Presidency up for grabs, French candidates mount last campaign push
With much of the voting public still undecided, four candidates could reach the runoff.
Paris—As France's unpredictable presidential campaign nears its finish with no clear front-runner, centrist candidate Emmanuel Macron and far-right leader Marine Le Pen hope to rally big crowds in Paris with their rival visions for Europe's future.
Meanwhile, far-left candidate Jean-Luc Melenchon, enjoying a late poll surge, is campaigning on a barge Monday floating through the canals of Paris. And conservative candidate Francois Fillon is taking his tough-on-security campaign to the southern French city of Nice, which was scarred by a deadly truck attack last year that killed 86 people.
The race is being watched internationally as an important gauge of populist sentiment, and the outcome is increasingly uncertain just six days before Sunday's first round vote.
Ms. Le Pen's nationalist rhetoric and Mr. Melenchon's anti-globalization campaign have resonated with French voters sick of the status quo. Mr. Macron, meanwhile, is painting himself as an anti-establishment figure seeking to bury the traditional left-right spectrum that has governed France for decades.
The top two vote-getters Sunday of the 11 candidates on the ballot advance to the May 7 presidential runoff. The latest polls suggest that Le Pen, Macron, Melenchon and Mr. Fillon all have a chance of reaching the runoff – and as many as a third of voters remain undecided.
Socialist candidate Benoit Hamon insisted Monday that he, too, remains a contender.
"Things are evolving," he said on Europe-1 radio.
The Socialists' campaign has suffered from internal divisions and Socialist President Francois Hollande's dismal image – he's so unpopular that he declined to seek a second term.
Macron, a former investment banker well connected in the business world, fended off questions Monday about his elitist image on BFM television.

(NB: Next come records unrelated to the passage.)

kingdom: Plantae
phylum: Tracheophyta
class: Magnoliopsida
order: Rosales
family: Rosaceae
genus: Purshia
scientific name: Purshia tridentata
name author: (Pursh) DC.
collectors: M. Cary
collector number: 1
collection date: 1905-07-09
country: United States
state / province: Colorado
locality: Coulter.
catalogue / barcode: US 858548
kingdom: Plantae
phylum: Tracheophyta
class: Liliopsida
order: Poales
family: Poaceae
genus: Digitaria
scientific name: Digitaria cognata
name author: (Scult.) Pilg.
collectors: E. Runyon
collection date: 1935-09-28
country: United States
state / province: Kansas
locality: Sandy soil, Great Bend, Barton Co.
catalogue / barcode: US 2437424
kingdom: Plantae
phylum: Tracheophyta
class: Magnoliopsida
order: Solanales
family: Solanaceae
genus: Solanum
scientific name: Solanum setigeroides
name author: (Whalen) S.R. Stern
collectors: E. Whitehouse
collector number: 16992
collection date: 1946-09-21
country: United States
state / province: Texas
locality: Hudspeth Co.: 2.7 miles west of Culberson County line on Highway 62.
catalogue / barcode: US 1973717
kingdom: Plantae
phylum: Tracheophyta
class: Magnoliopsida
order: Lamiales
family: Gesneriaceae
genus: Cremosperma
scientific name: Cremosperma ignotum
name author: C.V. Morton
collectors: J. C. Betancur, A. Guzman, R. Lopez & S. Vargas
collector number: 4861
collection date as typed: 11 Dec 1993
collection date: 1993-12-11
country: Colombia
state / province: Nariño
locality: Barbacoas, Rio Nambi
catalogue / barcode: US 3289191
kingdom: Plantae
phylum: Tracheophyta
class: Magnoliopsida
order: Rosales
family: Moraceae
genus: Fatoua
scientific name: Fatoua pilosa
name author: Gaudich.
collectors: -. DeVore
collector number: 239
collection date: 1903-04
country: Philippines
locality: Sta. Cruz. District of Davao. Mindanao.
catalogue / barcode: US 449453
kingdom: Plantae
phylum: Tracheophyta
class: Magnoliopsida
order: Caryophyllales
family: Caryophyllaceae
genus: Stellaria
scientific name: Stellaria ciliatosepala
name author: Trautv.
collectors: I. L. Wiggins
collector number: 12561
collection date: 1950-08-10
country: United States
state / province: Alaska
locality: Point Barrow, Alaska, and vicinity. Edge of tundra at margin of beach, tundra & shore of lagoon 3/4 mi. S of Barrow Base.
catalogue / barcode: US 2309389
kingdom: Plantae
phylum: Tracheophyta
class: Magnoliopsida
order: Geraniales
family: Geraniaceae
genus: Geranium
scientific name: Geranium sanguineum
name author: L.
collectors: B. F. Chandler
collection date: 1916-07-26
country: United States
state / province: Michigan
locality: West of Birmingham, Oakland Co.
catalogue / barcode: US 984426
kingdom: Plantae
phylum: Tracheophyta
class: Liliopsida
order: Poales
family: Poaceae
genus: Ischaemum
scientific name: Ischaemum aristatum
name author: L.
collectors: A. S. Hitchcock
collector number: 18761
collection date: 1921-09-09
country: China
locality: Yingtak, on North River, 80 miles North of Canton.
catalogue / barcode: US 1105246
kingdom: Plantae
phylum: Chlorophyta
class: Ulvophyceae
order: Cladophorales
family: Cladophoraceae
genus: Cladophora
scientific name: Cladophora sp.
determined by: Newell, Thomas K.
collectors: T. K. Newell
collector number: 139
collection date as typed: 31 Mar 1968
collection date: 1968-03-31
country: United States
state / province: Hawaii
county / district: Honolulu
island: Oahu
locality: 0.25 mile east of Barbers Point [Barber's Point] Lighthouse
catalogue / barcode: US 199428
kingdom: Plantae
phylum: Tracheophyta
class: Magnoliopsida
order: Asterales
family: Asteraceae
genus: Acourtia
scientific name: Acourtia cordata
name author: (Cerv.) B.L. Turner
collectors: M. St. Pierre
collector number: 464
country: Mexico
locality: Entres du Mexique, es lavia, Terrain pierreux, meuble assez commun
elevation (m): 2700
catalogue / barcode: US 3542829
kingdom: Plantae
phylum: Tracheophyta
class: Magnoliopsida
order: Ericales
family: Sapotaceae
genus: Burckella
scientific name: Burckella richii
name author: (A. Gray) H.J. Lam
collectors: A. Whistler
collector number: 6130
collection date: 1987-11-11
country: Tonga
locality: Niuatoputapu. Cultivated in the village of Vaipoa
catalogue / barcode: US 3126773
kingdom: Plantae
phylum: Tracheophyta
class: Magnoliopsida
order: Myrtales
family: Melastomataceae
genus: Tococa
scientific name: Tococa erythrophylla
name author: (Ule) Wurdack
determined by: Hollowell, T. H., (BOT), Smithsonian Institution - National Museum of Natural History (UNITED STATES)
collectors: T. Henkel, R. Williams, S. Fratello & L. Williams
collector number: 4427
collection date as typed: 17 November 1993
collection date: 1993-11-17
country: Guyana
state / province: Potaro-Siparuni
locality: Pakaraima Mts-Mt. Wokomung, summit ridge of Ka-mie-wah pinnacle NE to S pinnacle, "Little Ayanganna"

"The money I earned in my life, I earned it. I have not been given gifts," he said.
He accused rivals of pandering to Russian President Vladimir Putin, and tried to distance himself from Fillon, whose austerity-focused campaign has been damaged by accusations that he misused taxpayer money to pay his wife and children for government jobs that they allegedly did not perform. French investigators are probing the case.
Fillon denies wrongdoing and is focusing instead on security issues that resonate with many voters after two years of deadly attacks across the country. French voters will cast their ballots under a state of emergency that's been repeatedly extended as new violence has hit.
Macron and Le Pen are holding their last big rallies in the Paris region later Monday.